Learning JavaScript won’t harm your resumé. But don’t learn it as replacement for other languages.

As a first language, the best advice is to learn one of either Python or R. You should also become comfortable using some database language, such as SQL or MongoDB.

However, once you are familiar with the basics, you may want to specialize further. Perhaps you want to learn Apache Spark for working with giant, distributed datasets. Or maybe you’d prefer learn another language such as Scala, or MATLAB or Julia.

Why not consider JavaScript? It will prove valuable if you want to specialize in data visualization, or if your role requires you to work closely with a product built using JavaScript or a related technology.
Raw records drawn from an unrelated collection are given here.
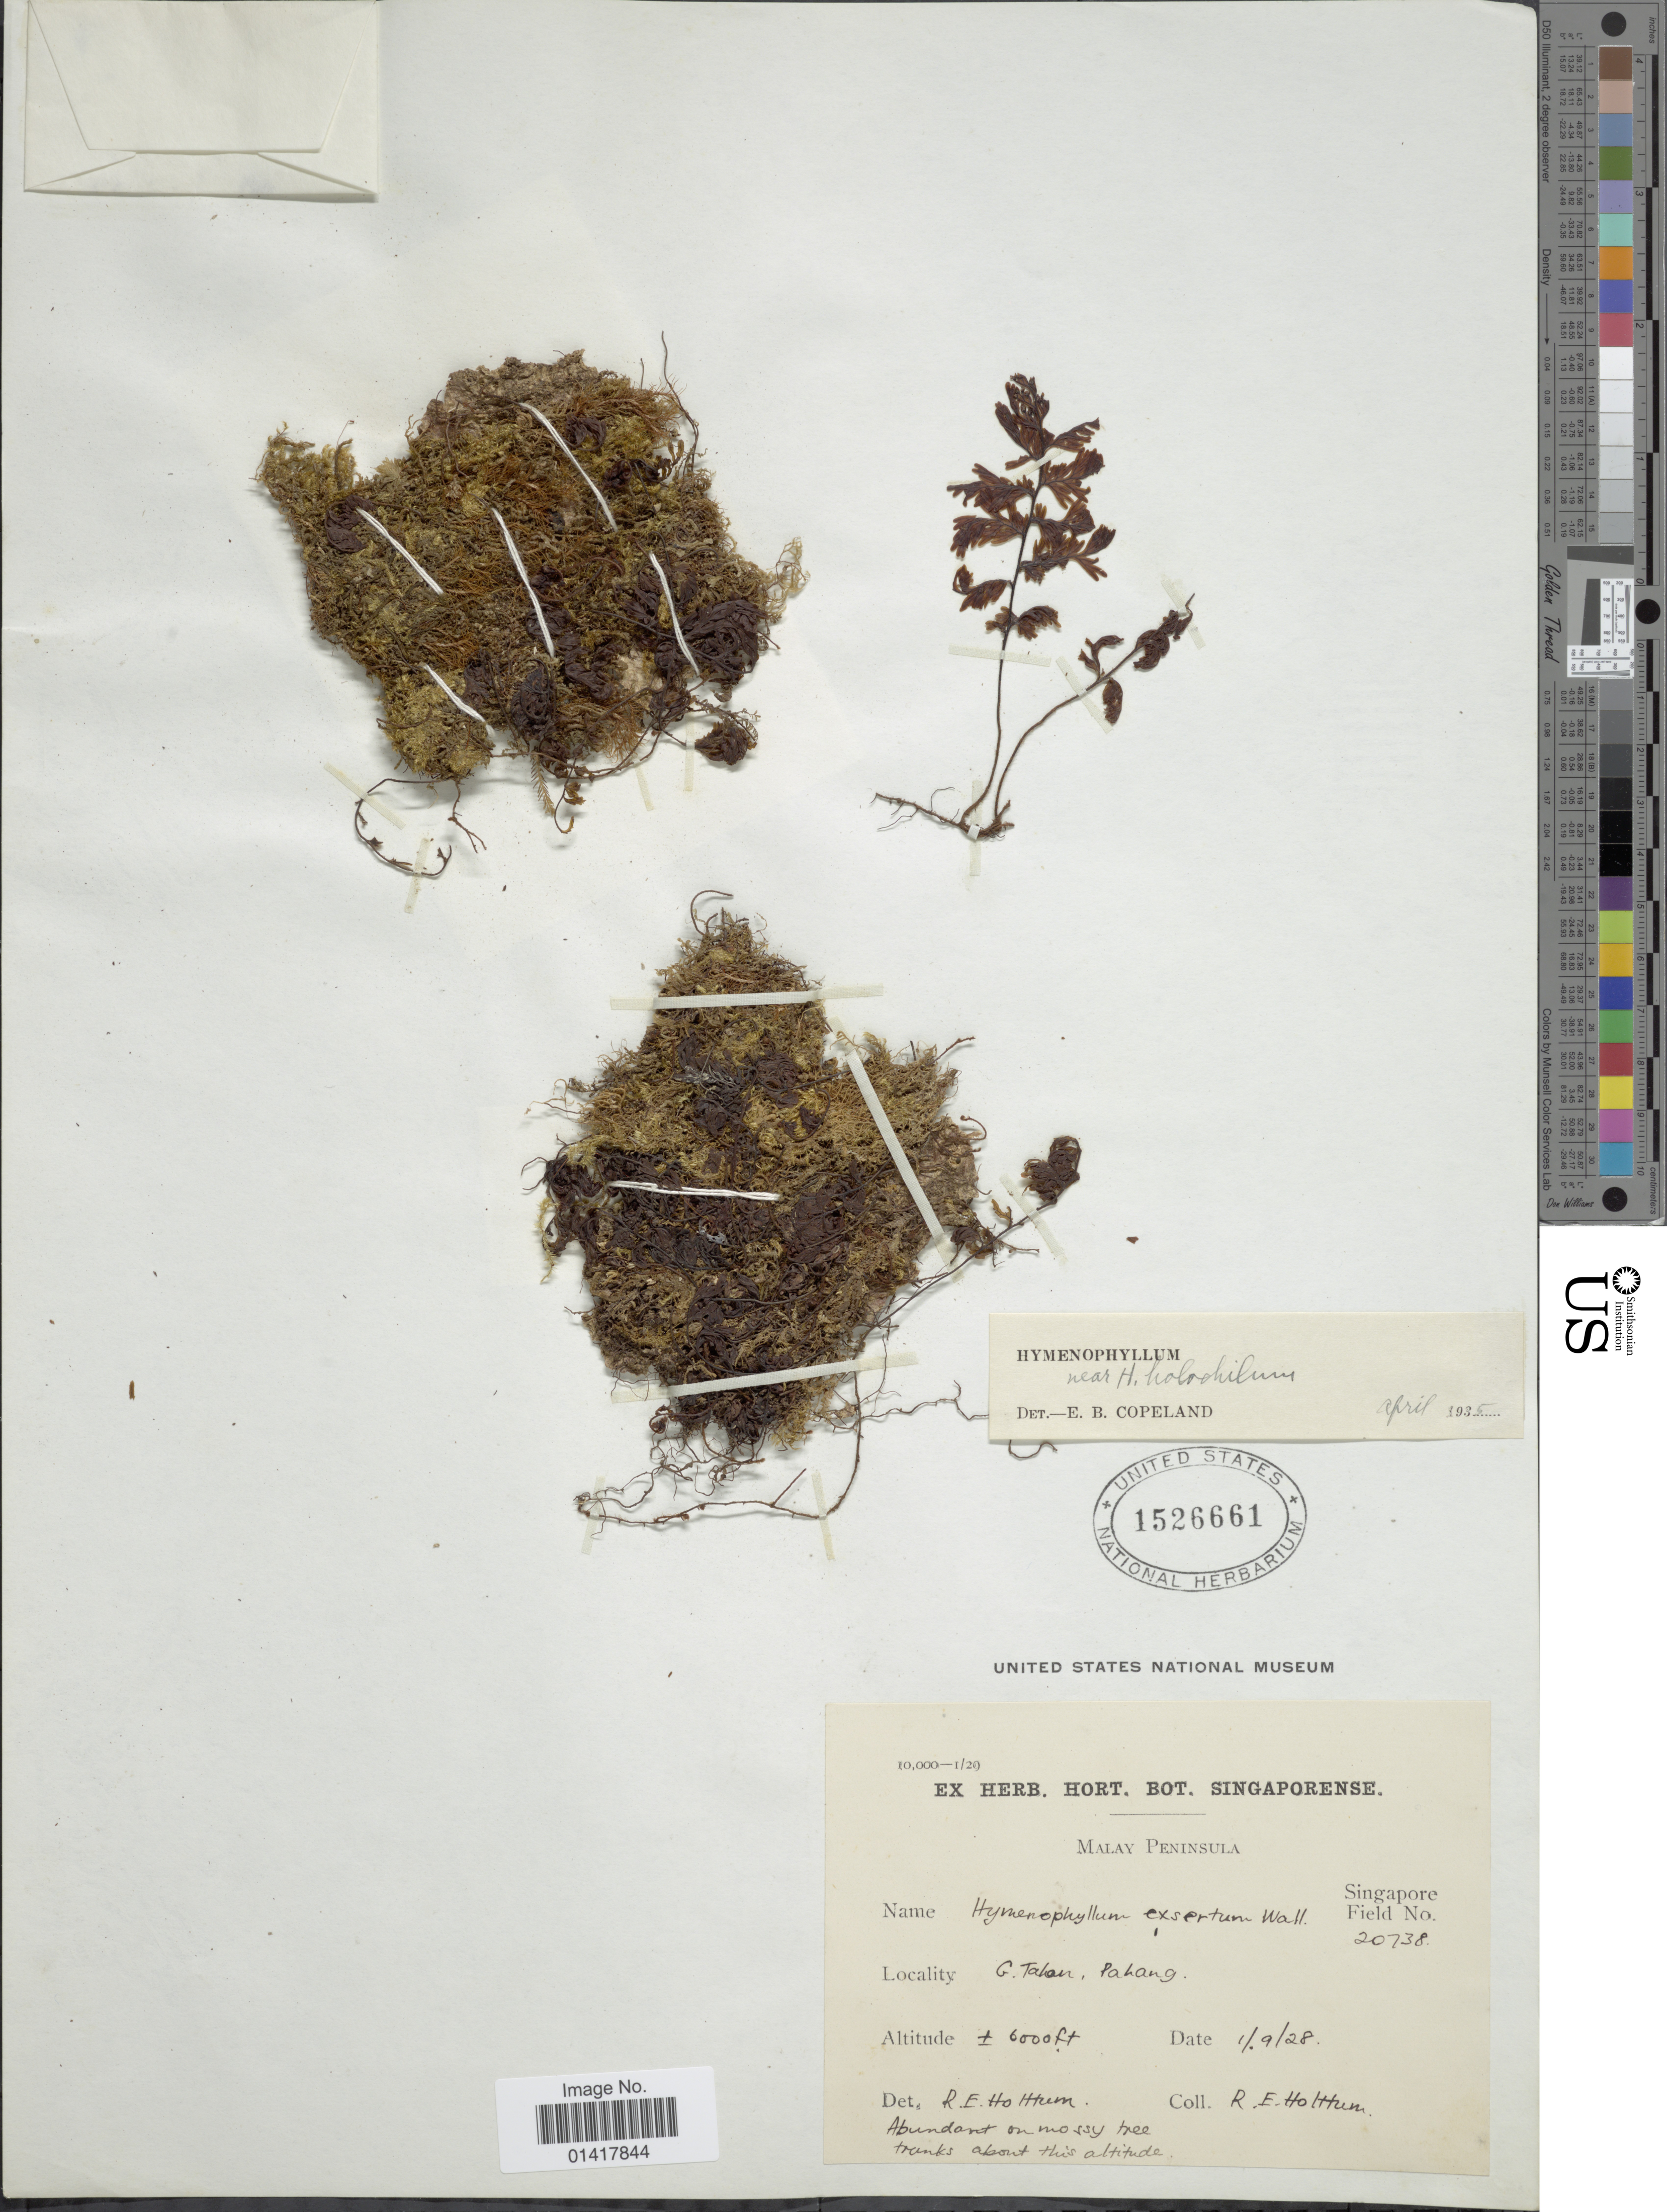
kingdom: Plantae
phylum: Tracheophyta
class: Polypodiopsida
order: Hymenophyllales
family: Hymenophyllaceae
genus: Hymenophyllum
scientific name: Hymenophyllum holochilum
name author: (Bosch) C. Chr.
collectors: R. Hottum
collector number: Singapore Filed 20738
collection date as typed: Transcribed d/m/y: 1/9/28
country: Malaysia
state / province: Pahang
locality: Malay Peninsula, G. Tahan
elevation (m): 1829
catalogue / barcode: US 1526661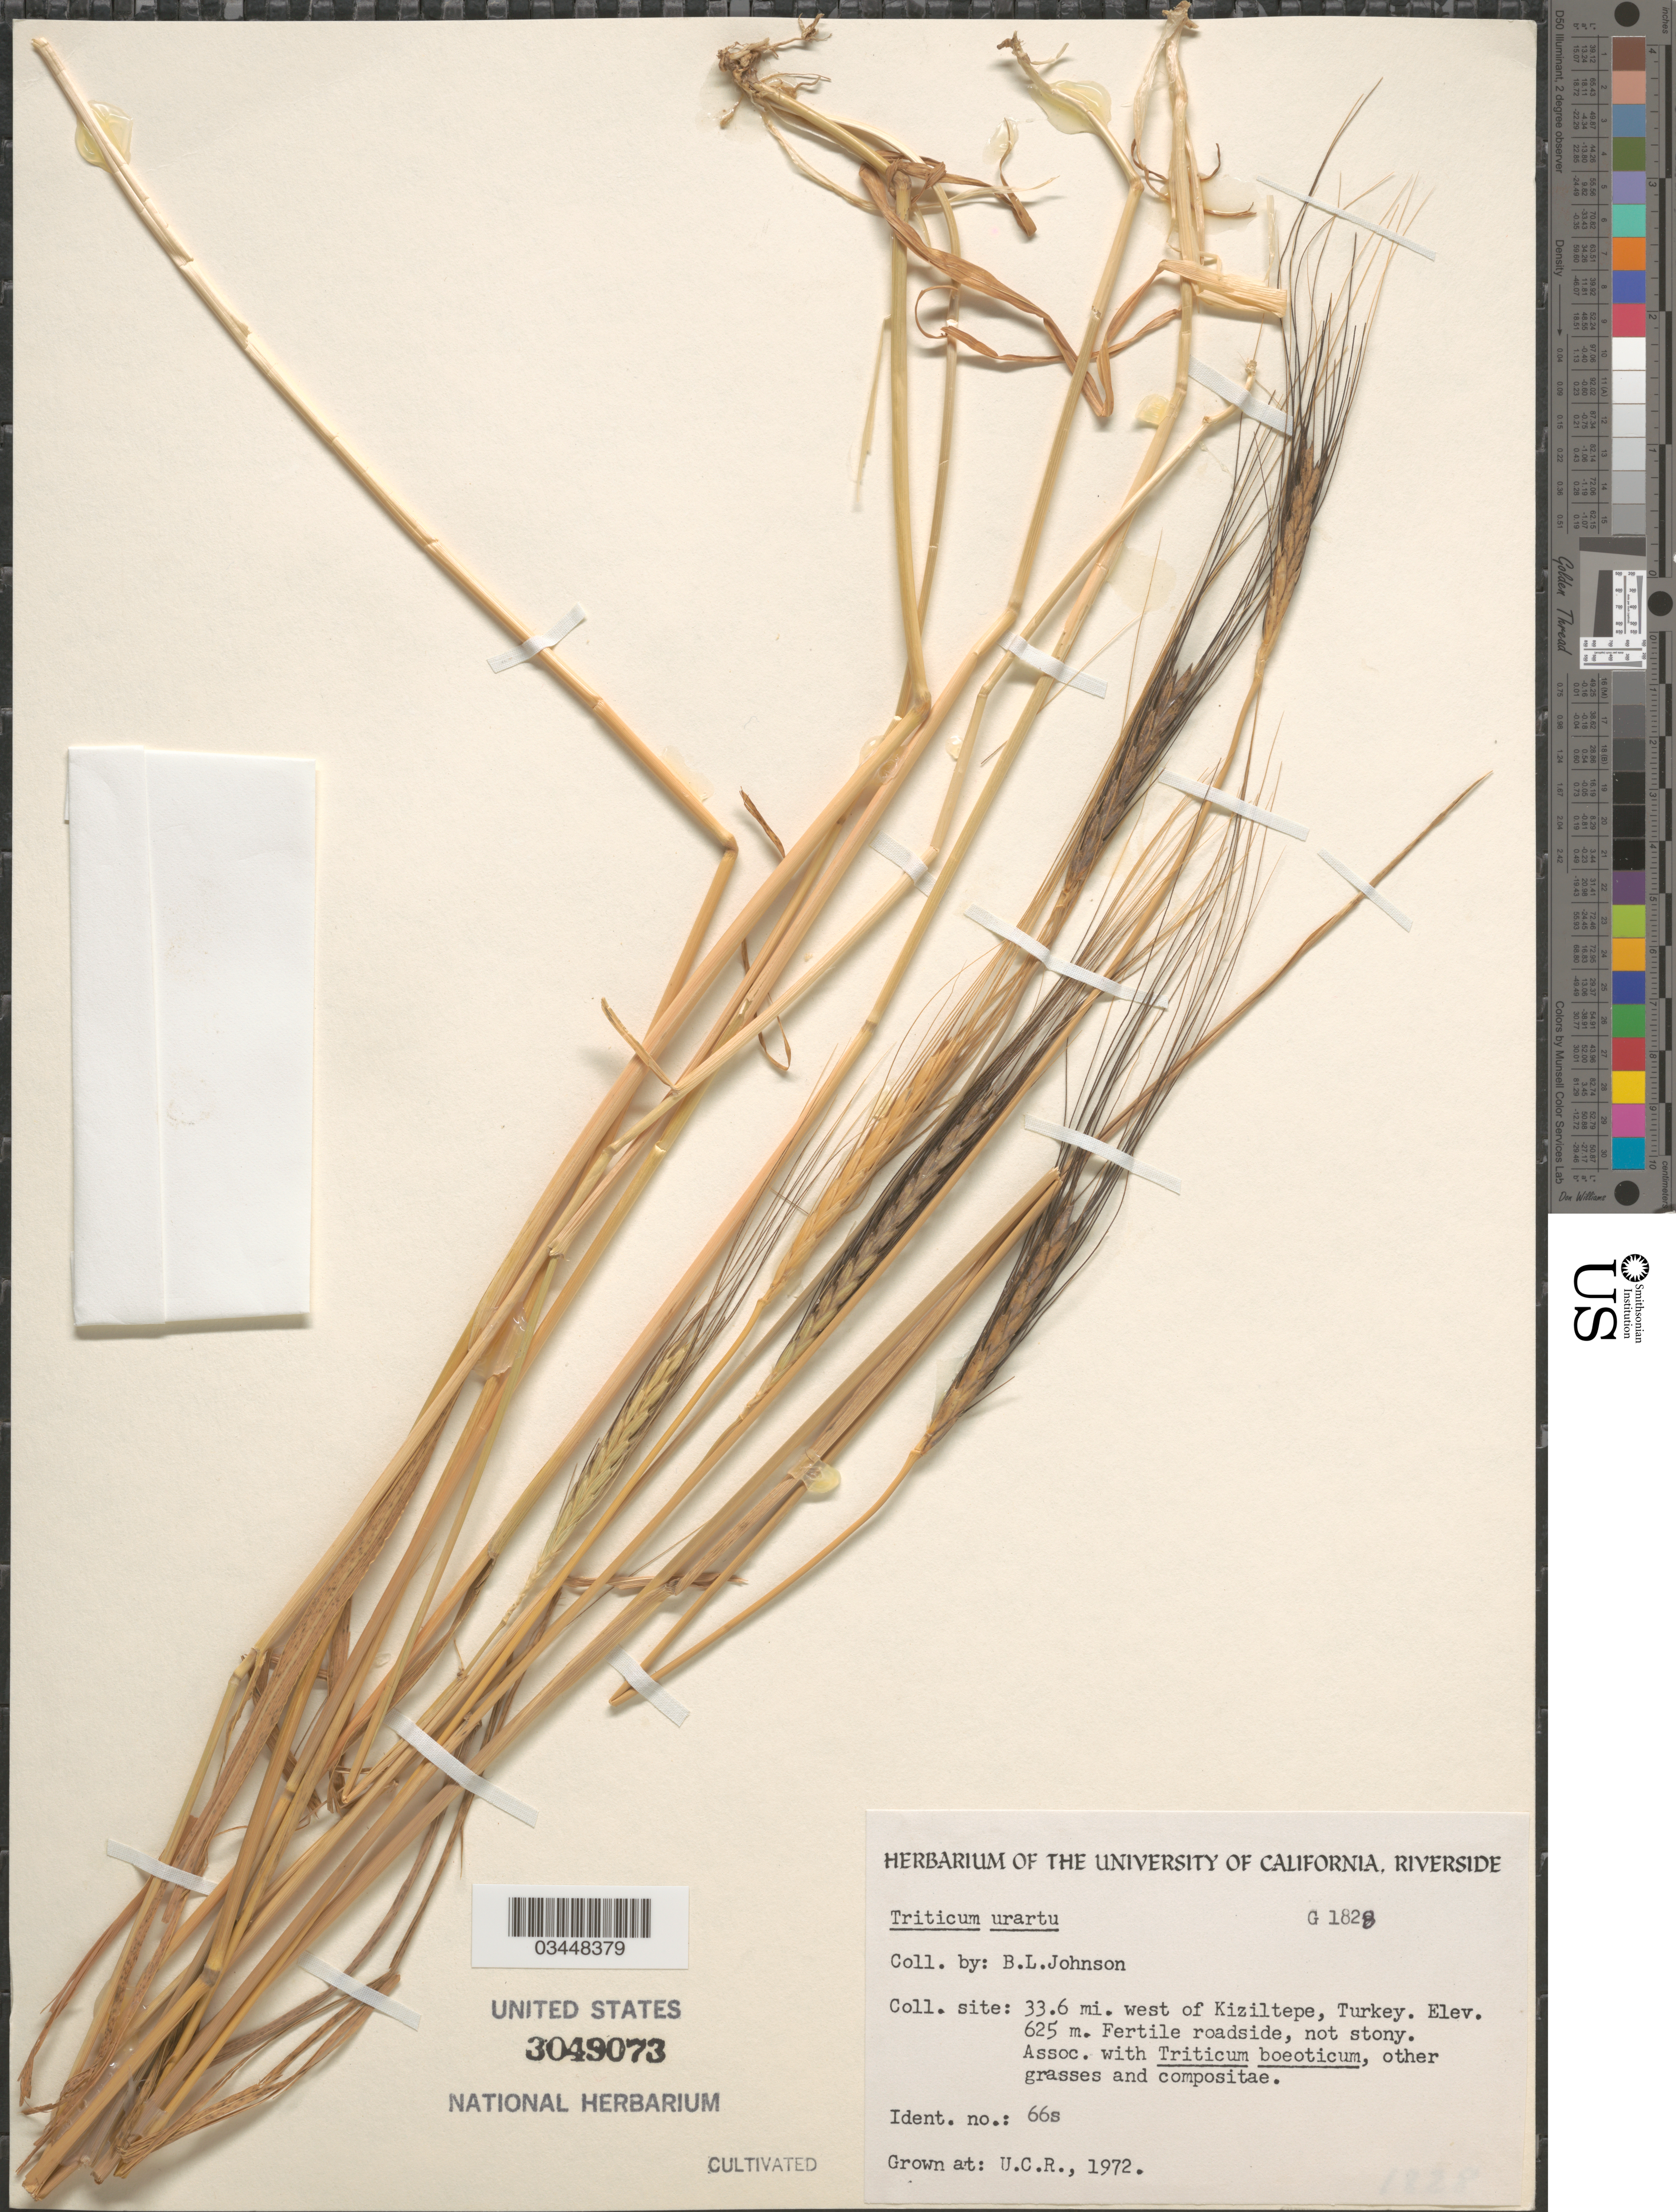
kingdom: Plantae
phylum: Tracheophyta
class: Liliopsida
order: Poales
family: Poaceae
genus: Triticum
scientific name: Triticum urartu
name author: Thumanjan ex Gandilyan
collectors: ex herb. Univ. of California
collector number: G1828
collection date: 1972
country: United States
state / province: California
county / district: Riverside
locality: U.C.R.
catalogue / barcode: US 3049073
JavaScript’s machine learning capabilities are advancing rapidly. For some use cases, it is perhaps already a strong alternative to the usual data science languages.

Ultimately, the decision is both practical and personal. It depends on which aspects of data science you find most interesting, and what career opportunities excite you most.

But with current trends, one thing is for sure. Over the coming years, JavaScript will open more doors than it closes.